Changes in schema version:

Added new field concepts_scores_v6 for Terms Extraction 6
Deprecated concepts_scores (since it’s based on the old Terms Extraction 5)

Version 3

With version 3 concept scores were introduced. The latest release can be found in s3://ai.dimensions.data/datasets/20220907/. The records comply with this format 3.schema.json.

Version 2

With the release in s3://ai.dimensions.data/datasets/20210929/ we started providing the data as compressed gzip files. The records comply with this format: 2.schema.json.

Policy Documents

S3 bucket path

The S3 bucket path to access policy documents:

s3://ai.dimensions.data/policydocuments

Data format

Version 4

The latest release in s3://ai.dimensions.data/policydocuments/20250429 contains documents in this format: see JSON schema here.

rcdc_v2024 is added

A few deprecated older classifications fields are removed:

for_v2020, for_v1, bra_v1, hrcs_hc_v1, hrcs_rac_v1, hlbs_v1, cancer_types, cso, uoa_v1, sdg_v1, rcdc_v1 - These older classifications fields are removed and replcaed by corresponding latest version.
concepts_scores_5.4 - Fields from Terms extraction version 5.4

Version 3

The latest release in s3://ai.dimensions.data/policydocuments/20230626 contains documents in this format: see JSON schema here.

(Technical) Reports

The S3 bucket path to access reports:

s3://ai.dimensions.data/reports

Data format

Version 5

The latest release in s3://ai.dimensions.data/reports/20250704 contains documents in this format: JSON schema.

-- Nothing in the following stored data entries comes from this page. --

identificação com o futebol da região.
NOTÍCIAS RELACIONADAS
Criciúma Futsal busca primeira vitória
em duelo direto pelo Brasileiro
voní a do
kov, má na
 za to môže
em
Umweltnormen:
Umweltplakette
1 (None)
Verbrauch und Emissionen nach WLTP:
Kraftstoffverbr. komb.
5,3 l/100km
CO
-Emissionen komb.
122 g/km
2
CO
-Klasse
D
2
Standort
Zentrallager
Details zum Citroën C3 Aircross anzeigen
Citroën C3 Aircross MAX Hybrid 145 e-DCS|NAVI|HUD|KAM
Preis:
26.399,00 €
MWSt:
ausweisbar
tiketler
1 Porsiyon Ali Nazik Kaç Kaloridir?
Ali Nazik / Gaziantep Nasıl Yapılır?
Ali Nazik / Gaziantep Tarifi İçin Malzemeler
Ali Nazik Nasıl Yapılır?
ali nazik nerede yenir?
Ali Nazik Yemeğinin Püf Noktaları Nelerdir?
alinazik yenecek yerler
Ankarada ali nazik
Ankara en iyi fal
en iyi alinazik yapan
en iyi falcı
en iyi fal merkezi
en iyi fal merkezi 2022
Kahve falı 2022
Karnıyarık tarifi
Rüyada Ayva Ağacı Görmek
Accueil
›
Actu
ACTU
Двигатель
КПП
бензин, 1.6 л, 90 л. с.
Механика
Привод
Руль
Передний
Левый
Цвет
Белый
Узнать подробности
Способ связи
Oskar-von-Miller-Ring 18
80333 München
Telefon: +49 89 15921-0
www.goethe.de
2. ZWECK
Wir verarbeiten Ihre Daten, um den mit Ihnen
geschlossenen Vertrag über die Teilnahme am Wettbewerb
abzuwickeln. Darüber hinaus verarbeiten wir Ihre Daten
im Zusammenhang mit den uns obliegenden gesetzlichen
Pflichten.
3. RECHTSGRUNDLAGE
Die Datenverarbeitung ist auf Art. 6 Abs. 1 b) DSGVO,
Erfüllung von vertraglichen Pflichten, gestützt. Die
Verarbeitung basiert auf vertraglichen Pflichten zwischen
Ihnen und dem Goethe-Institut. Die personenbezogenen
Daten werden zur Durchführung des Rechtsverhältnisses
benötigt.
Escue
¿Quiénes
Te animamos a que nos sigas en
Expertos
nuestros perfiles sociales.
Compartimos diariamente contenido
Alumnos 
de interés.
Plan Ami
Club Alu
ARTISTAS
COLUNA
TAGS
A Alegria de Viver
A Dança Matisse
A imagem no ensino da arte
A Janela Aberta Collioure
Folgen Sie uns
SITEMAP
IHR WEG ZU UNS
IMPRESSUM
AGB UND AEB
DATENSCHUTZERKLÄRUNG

Below listed fields are added in new schema:

grant_ids - Dimensions IDs of grants associated with the report.
publication_ids - Dimensions publication ids resolved from citations

Version 4

The latest release in s3://ai.dimensions.data/reports/20241019 contains documents in this format: JSON schema.

Changes in schema version:

rcdc_2024 is added under categories

A few deprecated older classifications fields are removed:

for_2020, for_v2, bra, hrcs_hc, hrcs_rac, icrp_ct, icrp_cso, uoa, sdg, rcdc - These older classifications fields are removed and replcaed by corresponding latest version.